Would you pay $8.95 for a good Elvis Costello discography and a bunch of photographs? If so, you won't mind that Elvis Costello also comes with a text that almost makes one doubt the irony in its subtitle: A Completely False Biography Based on Rumor, Innuendo and Lies.
Any Costello "biography" has to be something of a joke, of course; the singer is infuriatingly successful at eluding public scrutiny. Even journalists stymied in their interview attempts have to admire how Costello generally dictates to the media rather than vice versa. There have been landmark concessions here and there, and Krista Reese doesn't seem to have missed any in her acknowledgments (actually a bibliography, and Elvis Costello's only other valid contribution).
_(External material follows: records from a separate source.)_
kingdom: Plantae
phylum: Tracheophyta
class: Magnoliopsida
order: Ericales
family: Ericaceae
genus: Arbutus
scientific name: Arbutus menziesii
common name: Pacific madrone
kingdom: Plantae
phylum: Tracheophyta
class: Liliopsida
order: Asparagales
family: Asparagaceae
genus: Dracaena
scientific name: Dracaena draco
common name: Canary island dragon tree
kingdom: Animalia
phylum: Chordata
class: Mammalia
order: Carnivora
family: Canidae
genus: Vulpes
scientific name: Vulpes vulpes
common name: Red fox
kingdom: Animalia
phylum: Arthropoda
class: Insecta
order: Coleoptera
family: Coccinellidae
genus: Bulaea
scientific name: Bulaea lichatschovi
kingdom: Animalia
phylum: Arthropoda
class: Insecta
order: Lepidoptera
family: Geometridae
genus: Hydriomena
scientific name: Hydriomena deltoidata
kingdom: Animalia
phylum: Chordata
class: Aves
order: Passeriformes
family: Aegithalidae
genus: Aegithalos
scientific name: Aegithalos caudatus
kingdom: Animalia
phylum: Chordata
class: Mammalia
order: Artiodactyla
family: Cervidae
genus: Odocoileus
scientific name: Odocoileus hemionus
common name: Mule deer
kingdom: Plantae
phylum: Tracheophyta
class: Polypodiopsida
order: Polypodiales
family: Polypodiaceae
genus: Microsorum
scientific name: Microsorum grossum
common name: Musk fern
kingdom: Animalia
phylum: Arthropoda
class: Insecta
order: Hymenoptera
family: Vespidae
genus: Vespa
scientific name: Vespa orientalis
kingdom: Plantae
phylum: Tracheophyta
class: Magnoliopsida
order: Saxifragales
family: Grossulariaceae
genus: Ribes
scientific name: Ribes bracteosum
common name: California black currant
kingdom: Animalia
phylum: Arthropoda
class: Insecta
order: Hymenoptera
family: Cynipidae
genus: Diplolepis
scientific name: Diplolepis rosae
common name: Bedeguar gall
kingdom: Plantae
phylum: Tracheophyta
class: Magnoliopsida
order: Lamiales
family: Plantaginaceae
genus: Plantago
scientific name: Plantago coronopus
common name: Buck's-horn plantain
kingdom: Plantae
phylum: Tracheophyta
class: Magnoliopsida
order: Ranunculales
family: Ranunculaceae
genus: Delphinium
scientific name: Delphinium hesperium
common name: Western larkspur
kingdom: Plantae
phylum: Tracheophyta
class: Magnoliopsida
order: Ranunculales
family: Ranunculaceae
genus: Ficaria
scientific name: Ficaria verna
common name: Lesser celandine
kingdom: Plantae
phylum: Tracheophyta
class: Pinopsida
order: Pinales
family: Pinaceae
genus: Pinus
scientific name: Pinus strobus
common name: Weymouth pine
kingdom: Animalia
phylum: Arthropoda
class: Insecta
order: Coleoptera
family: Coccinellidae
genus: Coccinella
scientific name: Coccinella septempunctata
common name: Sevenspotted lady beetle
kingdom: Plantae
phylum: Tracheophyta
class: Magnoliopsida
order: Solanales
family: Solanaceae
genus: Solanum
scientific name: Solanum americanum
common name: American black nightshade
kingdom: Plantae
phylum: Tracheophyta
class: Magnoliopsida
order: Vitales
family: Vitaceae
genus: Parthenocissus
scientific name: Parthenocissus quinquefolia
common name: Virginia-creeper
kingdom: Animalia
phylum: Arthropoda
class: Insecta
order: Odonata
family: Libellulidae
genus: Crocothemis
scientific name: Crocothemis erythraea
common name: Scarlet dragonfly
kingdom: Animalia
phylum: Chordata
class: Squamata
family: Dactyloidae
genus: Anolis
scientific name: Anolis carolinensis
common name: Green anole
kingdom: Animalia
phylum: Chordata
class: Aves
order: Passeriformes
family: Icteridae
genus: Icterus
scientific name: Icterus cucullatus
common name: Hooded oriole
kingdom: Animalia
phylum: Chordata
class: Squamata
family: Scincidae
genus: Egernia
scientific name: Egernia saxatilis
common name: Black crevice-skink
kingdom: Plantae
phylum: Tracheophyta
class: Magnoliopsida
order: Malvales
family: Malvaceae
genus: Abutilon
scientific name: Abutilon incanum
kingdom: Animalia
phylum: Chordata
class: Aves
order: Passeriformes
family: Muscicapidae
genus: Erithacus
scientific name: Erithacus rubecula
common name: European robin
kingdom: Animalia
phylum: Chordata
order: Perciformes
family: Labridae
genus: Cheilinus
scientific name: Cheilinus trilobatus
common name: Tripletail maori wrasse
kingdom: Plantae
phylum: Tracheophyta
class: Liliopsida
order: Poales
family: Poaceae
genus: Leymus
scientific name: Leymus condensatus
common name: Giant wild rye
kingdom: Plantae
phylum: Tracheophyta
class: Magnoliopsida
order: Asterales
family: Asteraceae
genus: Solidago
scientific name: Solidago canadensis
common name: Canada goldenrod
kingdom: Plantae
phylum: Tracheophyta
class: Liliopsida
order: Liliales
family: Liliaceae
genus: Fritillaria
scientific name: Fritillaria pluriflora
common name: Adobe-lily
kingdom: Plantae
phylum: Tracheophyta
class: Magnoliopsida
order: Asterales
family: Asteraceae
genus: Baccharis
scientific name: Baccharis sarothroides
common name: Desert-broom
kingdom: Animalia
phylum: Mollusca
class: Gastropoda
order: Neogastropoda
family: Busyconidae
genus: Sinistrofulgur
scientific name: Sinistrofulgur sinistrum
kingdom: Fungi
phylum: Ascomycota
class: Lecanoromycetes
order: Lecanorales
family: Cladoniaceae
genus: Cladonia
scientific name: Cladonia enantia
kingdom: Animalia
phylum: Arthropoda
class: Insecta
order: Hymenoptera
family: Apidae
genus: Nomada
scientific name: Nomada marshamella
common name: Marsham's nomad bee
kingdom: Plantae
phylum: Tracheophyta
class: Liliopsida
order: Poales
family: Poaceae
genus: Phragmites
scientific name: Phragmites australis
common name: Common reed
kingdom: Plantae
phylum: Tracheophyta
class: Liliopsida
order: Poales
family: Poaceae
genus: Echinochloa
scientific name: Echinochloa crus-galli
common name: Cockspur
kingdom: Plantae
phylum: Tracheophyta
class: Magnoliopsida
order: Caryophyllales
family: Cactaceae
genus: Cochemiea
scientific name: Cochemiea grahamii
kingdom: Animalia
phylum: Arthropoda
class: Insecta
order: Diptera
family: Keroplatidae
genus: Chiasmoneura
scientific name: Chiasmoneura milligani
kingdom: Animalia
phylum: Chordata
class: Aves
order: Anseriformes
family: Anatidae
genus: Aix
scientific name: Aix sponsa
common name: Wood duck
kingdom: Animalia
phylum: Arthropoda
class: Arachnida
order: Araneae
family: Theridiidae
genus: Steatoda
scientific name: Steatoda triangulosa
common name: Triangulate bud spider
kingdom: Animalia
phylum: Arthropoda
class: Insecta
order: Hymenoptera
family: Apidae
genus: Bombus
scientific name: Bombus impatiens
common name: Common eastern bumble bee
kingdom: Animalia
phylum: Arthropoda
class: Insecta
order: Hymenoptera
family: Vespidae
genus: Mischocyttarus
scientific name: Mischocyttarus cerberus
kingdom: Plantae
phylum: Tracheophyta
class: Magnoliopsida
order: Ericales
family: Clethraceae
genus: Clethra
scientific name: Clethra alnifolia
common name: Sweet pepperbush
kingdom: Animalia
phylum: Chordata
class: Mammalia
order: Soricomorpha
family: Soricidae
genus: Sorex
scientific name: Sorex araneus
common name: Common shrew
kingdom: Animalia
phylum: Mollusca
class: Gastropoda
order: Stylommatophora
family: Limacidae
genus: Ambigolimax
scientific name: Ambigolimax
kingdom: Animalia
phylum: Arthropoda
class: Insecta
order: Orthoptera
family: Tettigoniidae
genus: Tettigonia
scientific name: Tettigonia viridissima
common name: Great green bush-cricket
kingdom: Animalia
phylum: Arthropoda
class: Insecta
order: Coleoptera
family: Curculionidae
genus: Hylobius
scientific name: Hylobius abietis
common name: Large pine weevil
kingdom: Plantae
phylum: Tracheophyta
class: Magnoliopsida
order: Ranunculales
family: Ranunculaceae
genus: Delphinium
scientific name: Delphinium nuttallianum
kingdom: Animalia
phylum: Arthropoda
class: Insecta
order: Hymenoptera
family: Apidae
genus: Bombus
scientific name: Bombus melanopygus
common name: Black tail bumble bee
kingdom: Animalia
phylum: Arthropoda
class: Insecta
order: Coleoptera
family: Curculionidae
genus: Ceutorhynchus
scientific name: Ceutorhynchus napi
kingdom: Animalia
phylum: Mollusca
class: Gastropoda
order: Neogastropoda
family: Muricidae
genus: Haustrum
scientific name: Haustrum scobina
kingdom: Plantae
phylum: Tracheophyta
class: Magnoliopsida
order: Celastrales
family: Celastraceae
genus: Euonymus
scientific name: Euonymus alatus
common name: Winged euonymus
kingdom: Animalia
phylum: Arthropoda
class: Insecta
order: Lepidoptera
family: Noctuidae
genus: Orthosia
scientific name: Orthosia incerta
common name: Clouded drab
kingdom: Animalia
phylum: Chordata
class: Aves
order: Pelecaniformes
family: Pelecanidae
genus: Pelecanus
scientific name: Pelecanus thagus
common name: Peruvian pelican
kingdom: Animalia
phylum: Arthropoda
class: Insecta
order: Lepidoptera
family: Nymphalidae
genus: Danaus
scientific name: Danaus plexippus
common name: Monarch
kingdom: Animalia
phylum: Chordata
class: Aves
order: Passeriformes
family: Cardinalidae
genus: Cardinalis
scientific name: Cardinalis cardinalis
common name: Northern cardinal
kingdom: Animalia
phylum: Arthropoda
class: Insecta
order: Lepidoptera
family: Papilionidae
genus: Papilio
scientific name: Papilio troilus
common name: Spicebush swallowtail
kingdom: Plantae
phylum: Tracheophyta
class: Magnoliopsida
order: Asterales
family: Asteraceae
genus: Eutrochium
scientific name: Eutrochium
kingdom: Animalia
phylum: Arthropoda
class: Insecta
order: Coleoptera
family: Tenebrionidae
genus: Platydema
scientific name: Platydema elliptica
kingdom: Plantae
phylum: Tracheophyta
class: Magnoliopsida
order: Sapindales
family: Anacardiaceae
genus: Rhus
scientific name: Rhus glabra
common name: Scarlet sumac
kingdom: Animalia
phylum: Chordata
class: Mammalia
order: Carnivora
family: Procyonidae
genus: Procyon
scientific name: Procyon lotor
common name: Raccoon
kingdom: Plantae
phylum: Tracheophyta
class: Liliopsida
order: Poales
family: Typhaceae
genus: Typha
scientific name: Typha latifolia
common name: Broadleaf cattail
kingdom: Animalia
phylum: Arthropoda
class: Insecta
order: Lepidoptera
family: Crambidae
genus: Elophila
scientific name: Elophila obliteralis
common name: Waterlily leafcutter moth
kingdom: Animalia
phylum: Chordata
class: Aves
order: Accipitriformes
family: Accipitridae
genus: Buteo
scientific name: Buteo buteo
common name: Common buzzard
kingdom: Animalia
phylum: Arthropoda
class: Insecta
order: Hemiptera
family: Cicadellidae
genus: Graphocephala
Too bad, then, that she has produced such an overpowering compendium of misinformation, inanities, muddleheaded thinking and downright bad writing.
Open this book to any page and revel in its glories. "The Bay City Rollers play[ed] to the United States's [sic] disco craze" (from a chapter on the rise of new wave — gotta pad a Costello bio with something); "KSAN, the area's leading radio station, interviewed him, and Costello told him his name really was Elvis"; Rolling Stone is "the major American mag"; the Brixton race riots were "a sign of things to come unless Britain accepted the ancestors of the conquered lands of the Empire as the native-born English citizens they were." The force of such observations is cumulative. Elvis Costello must be read to be disbelieved.
When she isn't getting her years wrong, misattributing songs from one Costello album to another or spelling Malcolm McLaren's name two different ways, Reese does sneak in facts taken from other people's articles. Her only flesh-and-blood contact appears to be Jo Marshall, a New York singer with hazy recollections of catching Costello's interest, being flown to London and then dumped unceremoniously.
Reese is obviously a dedicated fan, and there certainly hasn't been a prior Costello biography. This volume, though, raises the question of a publisher's responsibility to the public. What Reese presumes the reader already knows obviates the need for her book. A letter from Costello's manager Jake Riviera (reproduced as an introduction, and the only wit between the covers) states he "will do everything in my power to prevent you from writing a book about Elvis Costello." For once, our sympathies are with Jake.